[Saved data entries]
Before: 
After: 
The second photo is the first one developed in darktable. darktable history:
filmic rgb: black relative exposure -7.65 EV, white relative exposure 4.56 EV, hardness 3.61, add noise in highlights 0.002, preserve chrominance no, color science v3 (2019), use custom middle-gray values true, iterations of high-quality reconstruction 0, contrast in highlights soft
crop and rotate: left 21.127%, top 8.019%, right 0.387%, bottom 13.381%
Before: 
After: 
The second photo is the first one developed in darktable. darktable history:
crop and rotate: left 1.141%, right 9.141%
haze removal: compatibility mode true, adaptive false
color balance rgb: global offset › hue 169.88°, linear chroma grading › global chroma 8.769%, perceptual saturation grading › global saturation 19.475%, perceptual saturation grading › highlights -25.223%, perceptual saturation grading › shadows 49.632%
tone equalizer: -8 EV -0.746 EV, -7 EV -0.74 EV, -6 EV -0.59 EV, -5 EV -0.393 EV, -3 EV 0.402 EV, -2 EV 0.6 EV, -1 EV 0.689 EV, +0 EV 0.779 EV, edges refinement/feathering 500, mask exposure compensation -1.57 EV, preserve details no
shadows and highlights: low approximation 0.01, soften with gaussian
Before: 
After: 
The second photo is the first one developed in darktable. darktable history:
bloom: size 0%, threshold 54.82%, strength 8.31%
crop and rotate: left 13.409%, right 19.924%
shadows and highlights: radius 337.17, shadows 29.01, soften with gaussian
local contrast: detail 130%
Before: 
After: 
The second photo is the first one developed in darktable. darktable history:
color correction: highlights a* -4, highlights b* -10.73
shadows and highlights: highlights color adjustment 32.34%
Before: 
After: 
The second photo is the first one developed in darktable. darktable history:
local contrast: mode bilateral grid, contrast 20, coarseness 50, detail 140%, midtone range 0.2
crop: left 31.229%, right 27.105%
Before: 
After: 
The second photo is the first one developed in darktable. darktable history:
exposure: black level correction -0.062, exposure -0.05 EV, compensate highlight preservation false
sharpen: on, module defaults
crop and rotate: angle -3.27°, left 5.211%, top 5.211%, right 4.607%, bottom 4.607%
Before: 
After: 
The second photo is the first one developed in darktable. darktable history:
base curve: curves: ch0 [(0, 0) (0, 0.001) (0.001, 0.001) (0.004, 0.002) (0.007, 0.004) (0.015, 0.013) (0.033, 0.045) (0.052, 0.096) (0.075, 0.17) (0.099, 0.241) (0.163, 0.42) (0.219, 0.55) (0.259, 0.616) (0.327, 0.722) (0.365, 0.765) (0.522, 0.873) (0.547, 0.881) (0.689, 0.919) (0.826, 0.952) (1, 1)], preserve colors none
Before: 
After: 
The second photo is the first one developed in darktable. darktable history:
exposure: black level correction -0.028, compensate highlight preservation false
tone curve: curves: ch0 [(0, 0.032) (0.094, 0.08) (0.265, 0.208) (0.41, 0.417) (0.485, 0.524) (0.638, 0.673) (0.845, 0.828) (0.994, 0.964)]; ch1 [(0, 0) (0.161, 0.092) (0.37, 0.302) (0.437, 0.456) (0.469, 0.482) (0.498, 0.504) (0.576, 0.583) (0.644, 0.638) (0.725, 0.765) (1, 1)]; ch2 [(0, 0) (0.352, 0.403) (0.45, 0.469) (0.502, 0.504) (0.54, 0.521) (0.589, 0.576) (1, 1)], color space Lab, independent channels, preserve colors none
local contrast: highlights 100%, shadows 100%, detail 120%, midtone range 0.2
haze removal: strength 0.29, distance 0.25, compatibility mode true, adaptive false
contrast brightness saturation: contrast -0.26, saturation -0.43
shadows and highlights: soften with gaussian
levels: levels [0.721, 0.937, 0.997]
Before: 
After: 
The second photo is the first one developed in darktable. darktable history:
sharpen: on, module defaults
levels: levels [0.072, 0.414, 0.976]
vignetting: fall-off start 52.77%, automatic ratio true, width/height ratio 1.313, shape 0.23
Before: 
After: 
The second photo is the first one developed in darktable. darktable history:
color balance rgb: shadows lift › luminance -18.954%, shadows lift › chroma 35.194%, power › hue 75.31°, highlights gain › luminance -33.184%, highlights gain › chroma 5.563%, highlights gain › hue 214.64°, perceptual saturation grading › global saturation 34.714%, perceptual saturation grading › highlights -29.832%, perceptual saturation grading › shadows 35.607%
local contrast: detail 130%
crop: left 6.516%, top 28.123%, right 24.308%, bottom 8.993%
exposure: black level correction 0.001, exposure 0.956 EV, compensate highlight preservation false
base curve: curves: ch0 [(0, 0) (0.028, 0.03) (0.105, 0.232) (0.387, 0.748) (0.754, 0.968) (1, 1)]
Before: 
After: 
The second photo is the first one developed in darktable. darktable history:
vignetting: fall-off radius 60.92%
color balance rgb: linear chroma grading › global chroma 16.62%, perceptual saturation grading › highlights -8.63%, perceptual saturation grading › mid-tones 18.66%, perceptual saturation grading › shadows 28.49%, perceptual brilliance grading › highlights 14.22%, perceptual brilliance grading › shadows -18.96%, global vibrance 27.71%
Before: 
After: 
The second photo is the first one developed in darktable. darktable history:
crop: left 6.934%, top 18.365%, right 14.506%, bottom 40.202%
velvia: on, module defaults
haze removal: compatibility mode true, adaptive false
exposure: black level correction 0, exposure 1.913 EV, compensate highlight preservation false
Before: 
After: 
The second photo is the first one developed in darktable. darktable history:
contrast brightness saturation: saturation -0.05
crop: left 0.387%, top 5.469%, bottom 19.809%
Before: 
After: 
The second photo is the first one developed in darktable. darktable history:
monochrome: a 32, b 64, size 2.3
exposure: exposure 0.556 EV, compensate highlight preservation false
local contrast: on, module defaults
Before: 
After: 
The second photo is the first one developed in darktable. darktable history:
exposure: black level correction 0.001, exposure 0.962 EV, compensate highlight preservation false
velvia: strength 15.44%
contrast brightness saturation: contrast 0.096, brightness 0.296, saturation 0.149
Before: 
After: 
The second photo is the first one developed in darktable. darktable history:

What is required:
Pull out the lines from the start of the listing through the line containing "crop and rotate: left 21.127%, top", including that line, and reproduce them without any changes.

Exercise output:
Before: 
After: 
The second photo is the first one developed in darktable. darktable history:
filmic rgb: black relative exposure -7.65 EV, white relative exposure 4.56 EV, hardness 3.61, add noise in highlights 0.002, preserve chrominance no, color science v3 (2019), use custom middle-gray values true, iterations of high-quality reconstruction 0, contrast in highlights soft
crop and rotate: left 21.127%, top 8.019%, right 0.387%, bottom 13.381%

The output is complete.